### [PROBLEMS AND TASKS]
A. What does the title Firaaq mean in translation, according to the film review?
B. Retype the film review's stretch from "Firaaq Review, Telluride" through "draw a crowd." without any changes.

### [GIVEN TEXT]

● ● ● ●

Firaaq Review, Telluride 2008

Under discussion:

Firaaq  (2008)

A man on his phone next to me at the concessions said, “Things have definitely taken a turn for me, today. I’m now four feet away from Salman Rushdie.” In an unusual act of altruism only found at Telluride, author Salman Rushdie has championed the small Indian movie, Firaaq. He is introducing the screenings with the first-time director and acclaimed actress Nandita Das, and he’s conducting the Q&A afterward. This, of course, is helping an unknown movie with no big stars draw a crowd.

Firaaq (translated: Separation) takes place in the immediate aftermath of the 2002 Gujarat riots, where as many as 2,000 people–mostly Muslim–were killed. The riots were a hindu backlash to the Godhra train burning where Muslims were accused of burning up a car with 58 Hindu pilgrims inside. Made with an ensemble cast and intersecting storylines, it’s a day in the life of would be neighbors right after the riots are over, the anger and fear still dense in the air.

● ● ● ●

### [DATA EXTRACT]
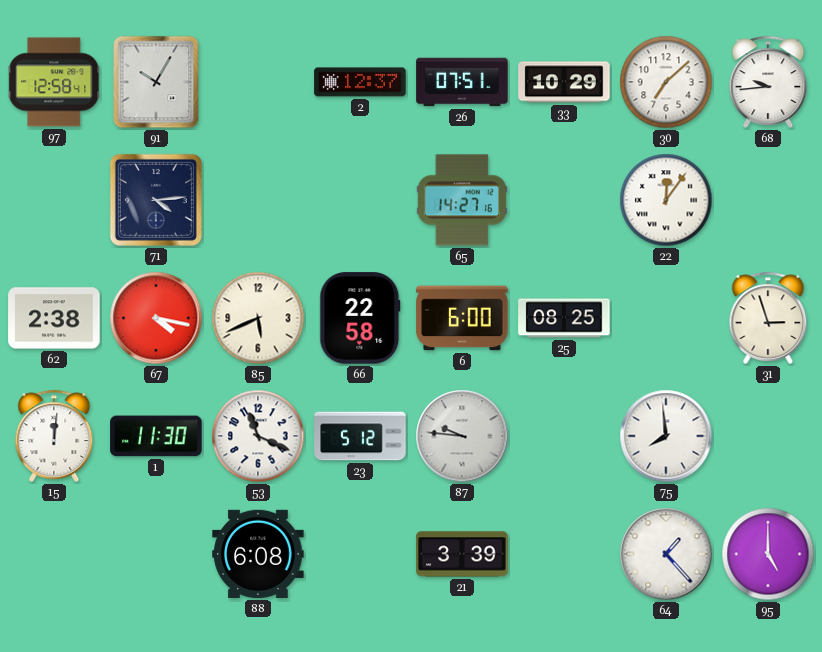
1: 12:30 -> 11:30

● ● ● ●

### [FULL ANSWERS]
A. Separation.

B.
Firaaq Review, Telluride 2008

Under discussion:

Firaaq  (2008)

A man on his phone next to me at the concessions said, “Things have definitely taken a turn for me, today. I’m now four feet away from Salman Rushdie.” In an unusual act of altruism only found at Telluride, author Salman Rushdie has championed the small Indian movie, Firaaq. He is introducing the screenings with the first-time director and acclaimed actress Nandita Das, and he’s conducting the Q&A afterward. This, of course, is helping an unknown movie with no big stars draw a crowd.